# [Selected excerpt]
==*==

Improving hospital systems for processes such as stroke involves multiple departments and professionals interacting as teams for a time-critical event. In order to understand the features that characterize high performing hospitals and gain understanding of the methods and institutional culture needed to create and maintain excellence we conducted structured interviews with 12 best-performing hospitals in the American Heart Association’s Target Stroke program, which recognizes hospitals capable of treating ischemic stroke with thrombolysis in under an hour. We identified the following key features:
-Identification of strong stroke champions in multiple departments
-Empowerment of staff to find department-specific solutions to solve common challenges
-Setting of aggressive improvement targets and broad sharing of data to foster accountability and expectation of improvement
Over the past several years, we have continued to pursue improvements in the efficiency and overall quality of the stroke alert program. Four key changes were implemented to address the fact that in-hospital stroke alerts were taking more than twice as long as stroke alerts in the ED. Time from stroke alert to initiation of CT scan was prospectively tracked for the 6-month period prior to intervention (9/08 to 2/09). After a 3-month interval for intervention roll-out from March to May 2009, the response times for the pre-intervention period were compared to a 6-month post-intervention evaluation period June 2009-November 2009.
Four essential interventions that we believe resulted in improved efficiency were:
1. Process mapping and direct observation to identify unreliable and/or steps causing delays (e.g. IV access, appropriate lab evaluation, timely interdisciplinary communication)
2. System redesign with input from all stakeholders, resulting in several process changes (e.g. EKG after CT, not before; rapid transport by residents/nurses not transport staff; pagers for CT techs)
3. In-hospital Stroke Alert Checklist developed and disseminated on a laminated pocket card including key steps and expected timelines
4. Real-Time Feedback
During the intervention rollout and post-intervention periods, feedback was provided from the stroke program to the front line providers following each in-hospital stroke alert. The clinicians involved were notified of the final diagnosis and patient outcome and were provided with feedback about how the patient’s evaluation times compared with benchmark goals. The feedback process was designed to be bi-directional, with requests for input from staff on barriers experienced to rapid evaluation and suggestions for future process improvement.

==*==

# [Data records]

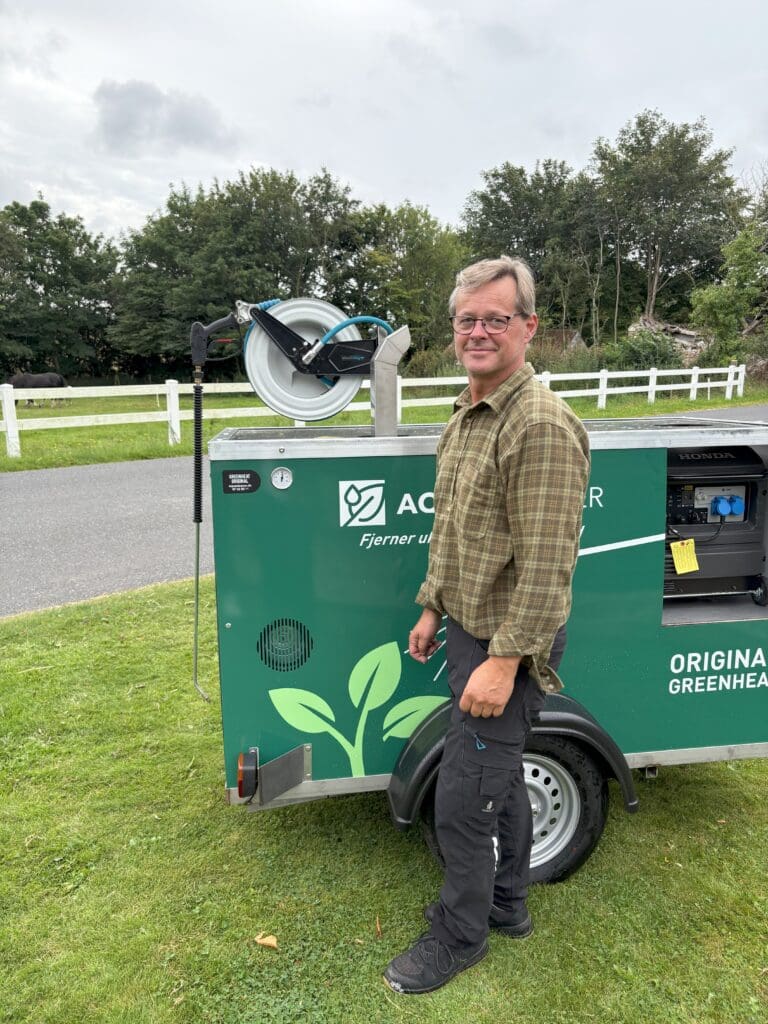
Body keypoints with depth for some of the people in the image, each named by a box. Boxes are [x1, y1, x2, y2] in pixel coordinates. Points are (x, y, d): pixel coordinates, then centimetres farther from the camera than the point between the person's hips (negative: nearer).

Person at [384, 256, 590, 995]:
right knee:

==*==

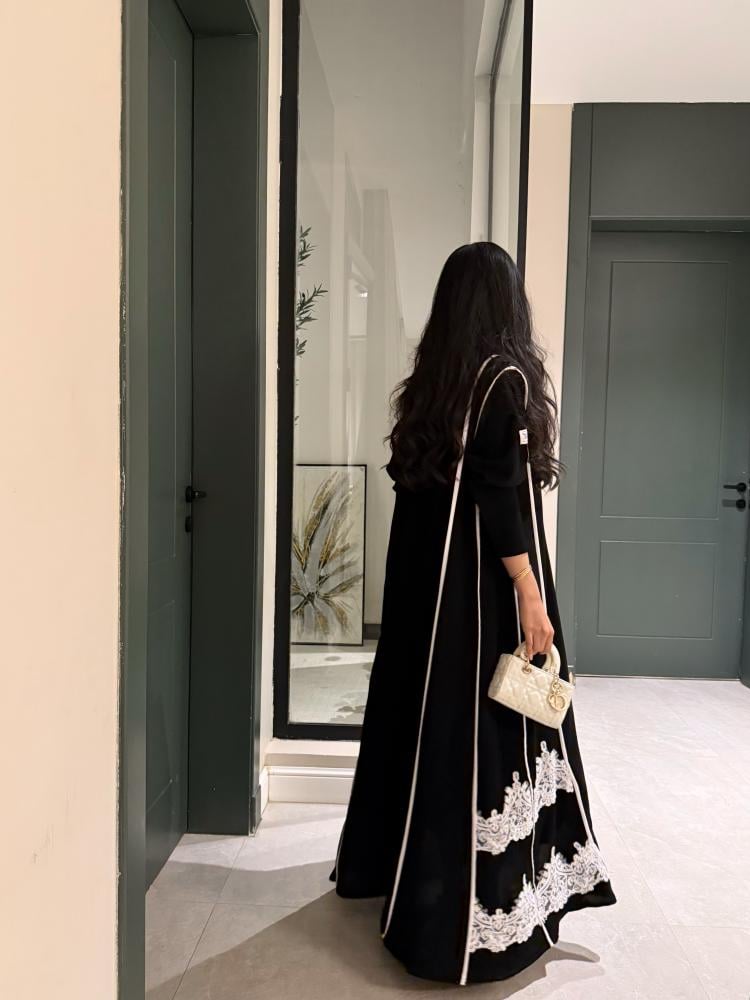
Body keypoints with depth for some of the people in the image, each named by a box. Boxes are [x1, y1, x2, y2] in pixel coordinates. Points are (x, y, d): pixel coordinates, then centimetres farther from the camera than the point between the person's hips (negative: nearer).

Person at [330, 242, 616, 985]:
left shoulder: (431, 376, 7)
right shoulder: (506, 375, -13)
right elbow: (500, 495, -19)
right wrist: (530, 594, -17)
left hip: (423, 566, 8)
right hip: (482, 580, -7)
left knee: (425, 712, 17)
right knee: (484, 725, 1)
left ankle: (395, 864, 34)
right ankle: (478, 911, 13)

==*==

# [Required actions]
a - In the stroke care text, what are the answers to these?
(i) How many best-performing hospitals were interviewed?
(ii) During which months was the intervention rolled out?
(iii) On what was the In-hospital Stroke Alert Checklist disseminated?
b - Can you return, word for word, the part of the stroke care text that opens with the words containing "2. System redesign" and closes with "future process improvement."?
Rely on the stroke care text alone, not on the records.

# [Solutions below]
a -
(i) 12
(ii) March to May 2009
(iii) A laminated pocket card

b -
2. System redesign with input from all stakeholders, resulting in several process changes (e.g. EKG after CT, not before; rapid transport by residents/nurses not transport staff; pagers for CT techs)
3. In-hospital Stroke Alert Checklist developed and disseminated on a laminated pocket card including key steps and expected timelines
4. Real-Time Feedback
During the intervention rollout and post-intervention periods, feedback was provided from the stroke program to the front line providers following each in-hospital stroke alert. The clinicians involved were notified of the final diagnosis and patient outcome and were provided with feedback about how the patient’s evaluation times compared with benchmark goals. The feedback process was designed to be bi-directional, with requests for input from staff on barriers experienced to rapid evaluation and suggestions for future process improvement.